**TASK DIRECTIONS:**
A faithful transcription of all the entries below is needed, without the pictures.

**DATA PROVIDED:**
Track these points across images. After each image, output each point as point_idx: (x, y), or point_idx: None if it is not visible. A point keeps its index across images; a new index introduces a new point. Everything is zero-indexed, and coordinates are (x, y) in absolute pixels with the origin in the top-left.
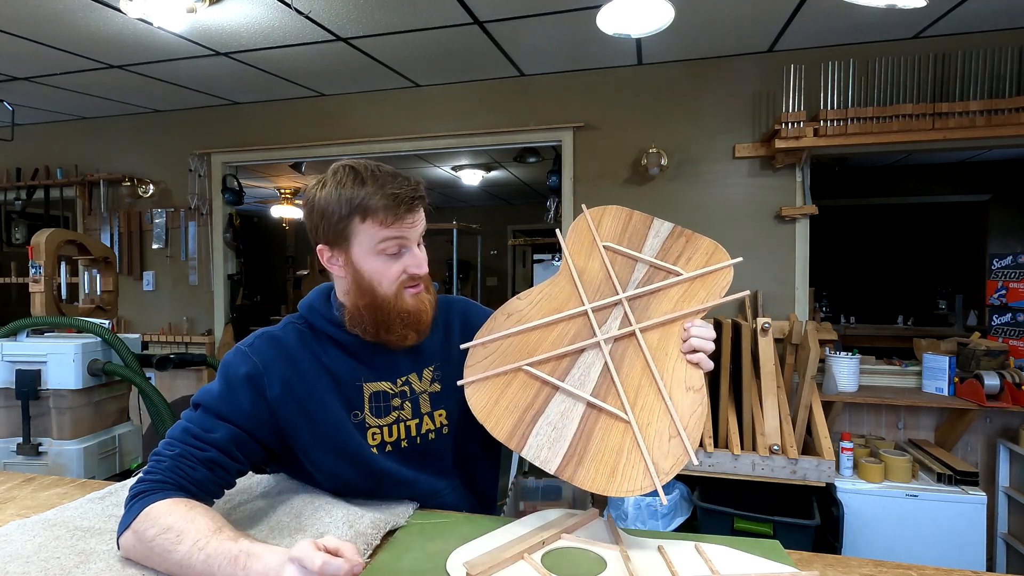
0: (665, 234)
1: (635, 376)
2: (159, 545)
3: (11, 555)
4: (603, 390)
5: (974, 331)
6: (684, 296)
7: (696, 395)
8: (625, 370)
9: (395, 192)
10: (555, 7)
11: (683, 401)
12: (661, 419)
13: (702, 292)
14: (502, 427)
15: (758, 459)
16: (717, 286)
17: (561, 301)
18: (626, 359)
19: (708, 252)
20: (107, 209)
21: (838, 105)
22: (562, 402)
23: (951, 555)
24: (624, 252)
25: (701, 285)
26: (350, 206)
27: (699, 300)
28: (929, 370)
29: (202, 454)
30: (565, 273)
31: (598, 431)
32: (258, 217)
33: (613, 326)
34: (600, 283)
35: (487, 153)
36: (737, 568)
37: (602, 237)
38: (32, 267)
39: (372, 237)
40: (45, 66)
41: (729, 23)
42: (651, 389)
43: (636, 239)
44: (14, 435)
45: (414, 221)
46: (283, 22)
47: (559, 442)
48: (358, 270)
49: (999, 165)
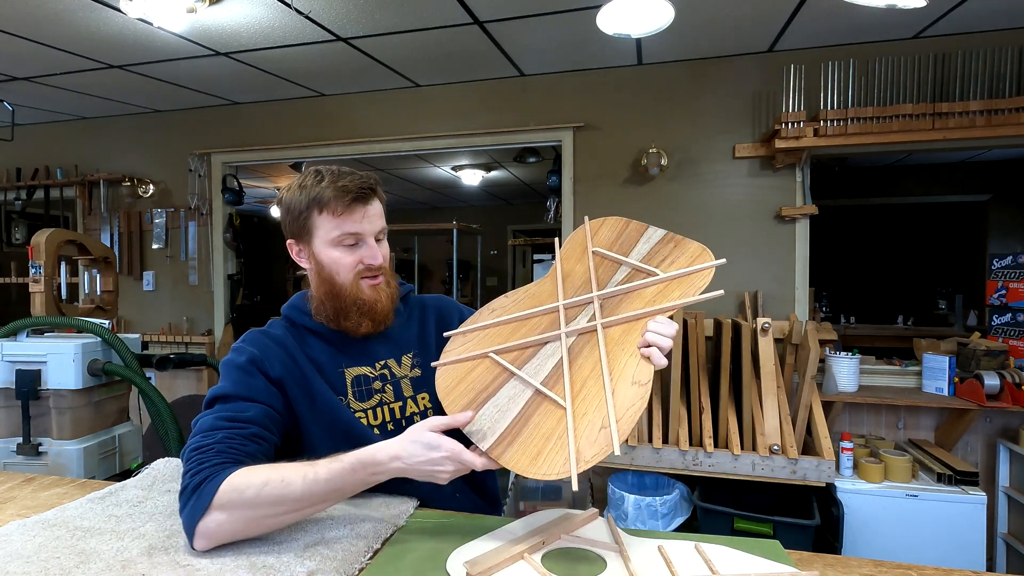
0: (655, 240)
1: (587, 368)
2: (268, 496)
3: (11, 555)
4: (553, 379)
5: (974, 331)
6: (658, 296)
7: (639, 389)
8: (579, 362)
9: (344, 184)
10: (555, 7)
11: (625, 395)
12: (598, 410)
13: (676, 292)
14: (457, 405)
15: (758, 459)
16: (693, 287)
17: (542, 299)
18: (583, 352)
19: (693, 255)
20: (107, 209)
21: (838, 105)
22: (513, 387)
23: (951, 555)
24: (610, 256)
25: (677, 286)
26: (308, 199)
27: (672, 300)
28: (929, 370)
29: (245, 430)
30: (552, 274)
31: (536, 416)
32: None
33: (581, 322)
34: (582, 284)
35: (487, 153)
36: (737, 568)
37: (595, 244)
38: (32, 267)
39: (329, 230)
40: (45, 66)
41: (729, 23)
42: (598, 381)
43: (627, 245)
44: (14, 435)
45: (366, 214)
46: (283, 22)
47: (499, 423)
48: (319, 261)
49: (999, 165)
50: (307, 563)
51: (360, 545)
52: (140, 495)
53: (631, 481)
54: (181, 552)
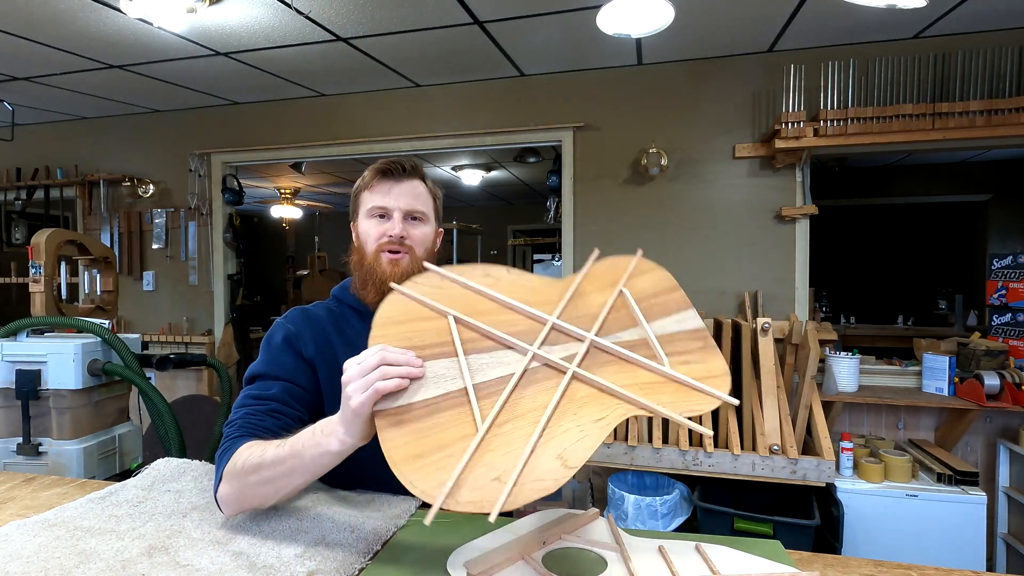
0: (688, 326)
1: (528, 405)
2: (248, 464)
3: (11, 555)
4: (487, 391)
5: (974, 331)
6: (648, 387)
7: (562, 470)
8: (525, 394)
9: (383, 165)
10: (555, 7)
11: (543, 463)
12: (507, 457)
13: (666, 396)
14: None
15: (758, 459)
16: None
17: (539, 300)
18: (536, 385)
19: (711, 372)
20: (107, 209)
21: (838, 105)
22: (447, 368)
23: (951, 555)
24: (634, 311)
25: (672, 390)
26: (360, 184)
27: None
28: (929, 370)
29: (264, 406)
30: (566, 284)
31: (447, 415)
32: (258, 217)
33: (556, 352)
34: (586, 315)
35: (487, 153)
36: (738, 568)
37: (630, 286)
38: (32, 267)
39: (365, 204)
40: (45, 66)
41: (729, 23)
42: (528, 428)
43: (657, 311)
44: (14, 435)
45: (392, 189)
46: (283, 22)
47: (406, 396)
48: (357, 233)
49: (999, 165)
50: (307, 563)
51: (360, 546)
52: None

**EXPECTED ANSWER:**
Track these points across images. After each image, output each point as point_idx: (x, y), or point_idx: None if it is not visible. A point keeps its index across images; a new index introduces a new point. Everything is zero-indexed, and coordinates are (x, y) in absolute pixels with the origin in the top-left.
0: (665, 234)
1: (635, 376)
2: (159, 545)
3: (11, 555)
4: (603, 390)
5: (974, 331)
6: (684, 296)
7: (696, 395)
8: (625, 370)
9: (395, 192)
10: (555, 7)
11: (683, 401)
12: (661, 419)
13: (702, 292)
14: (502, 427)
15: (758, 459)
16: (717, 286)
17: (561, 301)
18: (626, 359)
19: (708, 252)
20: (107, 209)
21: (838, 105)
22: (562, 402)
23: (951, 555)
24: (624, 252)
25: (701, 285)
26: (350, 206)
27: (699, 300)
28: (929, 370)
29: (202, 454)
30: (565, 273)
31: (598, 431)
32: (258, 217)
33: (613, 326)
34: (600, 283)
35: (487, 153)
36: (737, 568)
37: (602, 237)
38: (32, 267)
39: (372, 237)
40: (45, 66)
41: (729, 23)
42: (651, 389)
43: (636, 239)
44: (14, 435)
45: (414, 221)
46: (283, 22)
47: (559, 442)
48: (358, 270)
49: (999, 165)
0: (655, 240)
1: (587, 368)
2: (268, 496)
3: (11, 555)
4: (553, 379)
5: (974, 331)
6: (658, 296)
7: (639, 389)
8: (579, 362)
9: (344, 184)
10: (555, 7)
11: (625, 395)
12: (598, 410)
13: (676, 292)
14: (457, 405)
15: (758, 459)
16: (693, 287)
17: (542, 299)
18: (583, 352)
19: (693, 255)
20: (107, 209)
21: (838, 105)
22: (513, 387)
23: (951, 555)
24: (610, 256)
25: (677, 286)
26: (308, 199)
27: (672, 300)
28: (929, 370)
29: (245, 430)
30: (552, 274)
31: (536, 416)
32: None
33: (581, 322)
34: (582, 284)
35: (487, 153)
36: (737, 568)
37: (595, 244)
38: (32, 267)
39: (329, 230)
40: (45, 66)
41: (729, 23)
42: (598, 381)
43: (627, 245)
44: (14, 435)
45: (366, 214)
46: (283, 22)
47: (499, 423)
48: (319, 261)
49: (999, 165)
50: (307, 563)
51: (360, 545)
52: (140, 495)
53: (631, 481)
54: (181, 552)
0: (688, 326)
1: (528, 405)
2: (248, 464)
3: (11, 555)
4: (487, 391)
5: (974, 331)
6: (648, 387)
7: (562, 470)
8: (525, 394)
9: (383, 165)
10: (555, 7)
11: (543, 463)
12: (507, 457)
13: (666, 396)
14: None
15: (758, 459)
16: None
17: (539, 300)
18: (536, 385)
19: (711, 372)
20: (107, 209)
21: (838, 105)
22: (447, 368)
23: (951, 555)
24: (634, 311)
25: (672, 390)
26: (360, 184)
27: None
28: (929, 370)
29: (264, 406)
30: (566, 284)
31: (447, 415)
32: (258, 217)
33: (556, 352)
34: (586, 315)
35: (487, 153)
36: (738, 568)
37: (630, 286)
38: (32, 267)
39: (365, 204)
40: (45, 66)
41: (729, 23)
42: (528, 428)
43: (657, 311)
44: (14, 435)
45: (392, 189)
46: (283, 22)
47: (406, 396)
48: (357, 233)
49: (999, 165)
50: (307, 563)
51: (360, 546)
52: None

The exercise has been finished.